- Opening Delimiter -

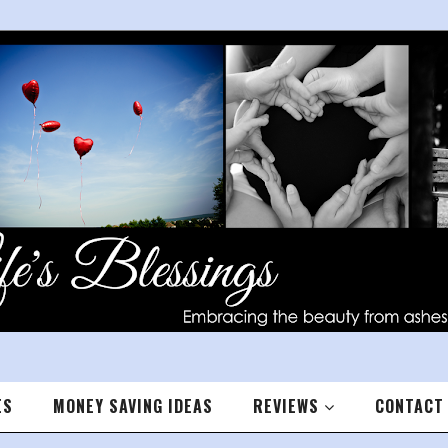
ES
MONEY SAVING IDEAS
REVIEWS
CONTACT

- Closing Delimiter -
- Opening Delimiter -

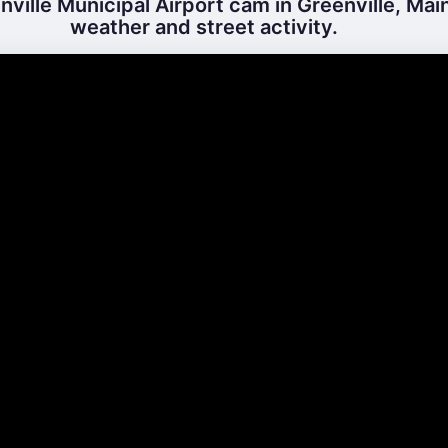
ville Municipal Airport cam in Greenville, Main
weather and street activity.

- Closing Delimiter -

> The task
From the records above, copy out the line with "ville Municipal Airport", the line with "weather and street activity.", and every line between them, word for word.

> Reply
ville Municipal Airport cam in Greenville, Main
weather and street activity.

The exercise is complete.